イップマン 序章/葉問

 ブルース・リーの師匠たるイップ・マンの伝記的( ? )映画。正編(序章)では日本軍が、続編(葉問)ではイギリス人がそれぞれ人非人として描かれている。少なからぬ日本人はこれを見て不愉快に感じるだろうが、英国人は多分映画だからと全く無視するだろう。このような映画にいちいち腹を立てるのも大人気ないが、実在の人物の伝記が軸だから、事実とフィクションの境目が分からないのが困りものだ。池内某という日本人俳優、どういうつもりでこの映画に出演したのか(香川照之も「鬼が来た」に出ているが)。日本の軍人が中国の武術家と対戦するなどというありえない話に、ブルース・リーの師であるという自分の名誉を接続させて大丈夫なのか。何を考えているのだろう。見るほうも、多分若い観客などはこれを格闘ゲームの実写版であるかのように見做して享楽しているだけなのだろうというのも情けない話ではある。ナタを持った10人を相手にできる人間が、相手が西洋人ボクサーとなるとにわかに弱くなって打ちのめされてしまうのはどういうわけだ。ハナシを盛り上げる為にそんな無理な構成にした映画に、再度言うが、ブルース・リーの師であるという名誉をつなげて大丈夫なのか。

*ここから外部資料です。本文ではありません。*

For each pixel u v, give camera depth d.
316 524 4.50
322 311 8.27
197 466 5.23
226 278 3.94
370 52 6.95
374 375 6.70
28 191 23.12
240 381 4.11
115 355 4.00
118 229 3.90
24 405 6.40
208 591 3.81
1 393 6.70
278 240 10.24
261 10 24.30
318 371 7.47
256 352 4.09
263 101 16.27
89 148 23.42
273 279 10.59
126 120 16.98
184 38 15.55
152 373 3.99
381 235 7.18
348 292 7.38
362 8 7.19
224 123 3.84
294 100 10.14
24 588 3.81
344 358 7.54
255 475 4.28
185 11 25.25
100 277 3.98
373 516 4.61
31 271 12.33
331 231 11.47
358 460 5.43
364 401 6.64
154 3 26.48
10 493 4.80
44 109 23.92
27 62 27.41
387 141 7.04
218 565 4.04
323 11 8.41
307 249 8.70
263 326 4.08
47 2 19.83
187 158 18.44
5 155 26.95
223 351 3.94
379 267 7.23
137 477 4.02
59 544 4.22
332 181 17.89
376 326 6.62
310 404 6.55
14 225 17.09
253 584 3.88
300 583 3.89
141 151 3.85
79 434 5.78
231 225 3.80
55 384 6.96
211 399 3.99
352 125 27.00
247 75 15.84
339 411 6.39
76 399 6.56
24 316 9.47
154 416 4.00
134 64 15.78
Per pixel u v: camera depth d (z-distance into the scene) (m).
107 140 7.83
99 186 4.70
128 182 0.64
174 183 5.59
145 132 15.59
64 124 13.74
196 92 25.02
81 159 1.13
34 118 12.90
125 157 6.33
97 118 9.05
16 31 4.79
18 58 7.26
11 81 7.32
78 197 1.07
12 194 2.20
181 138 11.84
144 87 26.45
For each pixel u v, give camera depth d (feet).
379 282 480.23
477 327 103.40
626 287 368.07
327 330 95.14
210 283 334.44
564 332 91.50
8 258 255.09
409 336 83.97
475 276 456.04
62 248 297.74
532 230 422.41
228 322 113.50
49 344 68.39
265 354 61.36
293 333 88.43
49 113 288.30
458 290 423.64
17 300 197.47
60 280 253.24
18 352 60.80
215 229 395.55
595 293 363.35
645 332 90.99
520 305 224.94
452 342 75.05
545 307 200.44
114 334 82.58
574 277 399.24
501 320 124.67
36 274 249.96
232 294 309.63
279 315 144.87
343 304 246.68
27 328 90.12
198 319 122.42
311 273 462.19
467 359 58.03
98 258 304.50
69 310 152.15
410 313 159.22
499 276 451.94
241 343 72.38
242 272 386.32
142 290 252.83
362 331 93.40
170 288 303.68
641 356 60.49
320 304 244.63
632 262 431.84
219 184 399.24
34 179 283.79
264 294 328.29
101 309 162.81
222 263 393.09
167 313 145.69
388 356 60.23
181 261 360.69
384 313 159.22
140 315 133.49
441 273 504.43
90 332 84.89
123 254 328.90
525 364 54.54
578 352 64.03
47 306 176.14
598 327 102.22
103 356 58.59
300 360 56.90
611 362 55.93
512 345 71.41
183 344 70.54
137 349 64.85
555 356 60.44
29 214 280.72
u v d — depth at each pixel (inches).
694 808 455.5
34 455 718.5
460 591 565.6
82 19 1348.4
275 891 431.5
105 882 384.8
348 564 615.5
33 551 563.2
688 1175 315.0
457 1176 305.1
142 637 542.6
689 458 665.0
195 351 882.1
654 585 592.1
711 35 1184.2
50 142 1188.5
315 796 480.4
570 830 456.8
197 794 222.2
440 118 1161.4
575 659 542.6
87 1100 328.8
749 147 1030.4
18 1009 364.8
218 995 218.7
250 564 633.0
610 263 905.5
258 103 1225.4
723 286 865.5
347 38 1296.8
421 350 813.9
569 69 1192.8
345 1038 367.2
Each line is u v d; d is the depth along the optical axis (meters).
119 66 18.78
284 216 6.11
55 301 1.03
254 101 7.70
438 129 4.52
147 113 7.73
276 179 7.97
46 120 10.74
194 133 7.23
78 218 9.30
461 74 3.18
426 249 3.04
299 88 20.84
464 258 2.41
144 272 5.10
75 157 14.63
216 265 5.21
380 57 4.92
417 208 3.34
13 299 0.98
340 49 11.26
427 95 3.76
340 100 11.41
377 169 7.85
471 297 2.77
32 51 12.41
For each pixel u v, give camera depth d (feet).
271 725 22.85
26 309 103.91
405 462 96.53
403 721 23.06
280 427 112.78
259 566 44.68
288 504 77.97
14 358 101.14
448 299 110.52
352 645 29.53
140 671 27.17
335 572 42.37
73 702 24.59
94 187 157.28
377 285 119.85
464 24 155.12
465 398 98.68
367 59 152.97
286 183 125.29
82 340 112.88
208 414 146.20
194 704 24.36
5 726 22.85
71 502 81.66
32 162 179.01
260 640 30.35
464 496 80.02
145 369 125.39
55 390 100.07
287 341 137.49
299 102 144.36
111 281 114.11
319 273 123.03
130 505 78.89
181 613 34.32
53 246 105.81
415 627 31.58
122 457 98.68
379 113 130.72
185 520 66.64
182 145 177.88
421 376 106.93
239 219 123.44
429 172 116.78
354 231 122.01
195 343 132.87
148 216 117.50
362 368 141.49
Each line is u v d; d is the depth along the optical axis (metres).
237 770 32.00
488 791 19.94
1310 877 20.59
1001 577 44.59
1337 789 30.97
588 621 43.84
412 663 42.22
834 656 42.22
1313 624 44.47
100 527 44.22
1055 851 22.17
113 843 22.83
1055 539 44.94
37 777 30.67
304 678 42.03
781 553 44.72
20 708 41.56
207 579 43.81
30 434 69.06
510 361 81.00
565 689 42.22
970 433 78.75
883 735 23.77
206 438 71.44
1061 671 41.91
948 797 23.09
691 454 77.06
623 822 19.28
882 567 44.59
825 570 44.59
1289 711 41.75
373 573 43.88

これではブルース・リーもボクサーと対戦すれば一発でノされてしまう、と言っているようなものだ。こちらの西洋人俳優は明らかに三流の役者ばかりそろえてあるが、彼らは別にナショナルな帰属は気にしてないだろうから、どんな映画だろうと気にしないのだろう。困った映画であるが、最大の困ったことは、イップ・マン、ドニー・イェンの顔がいいことだ。東洋人で、その存在感で西洋人を圧倒してしまう、というような俳優に私は弱い。しかし、さすがに「レジェンド・オブ・フィスト 怒りの鉄拳」という、さらなる反日アチャラカ映画を見て、ようやくこの俳優を正当にも嫌いになることが出来た。チャンドンゴンを「グッドモーニング・プレジデント」という反日映画で一発で嫌いになったのと同断。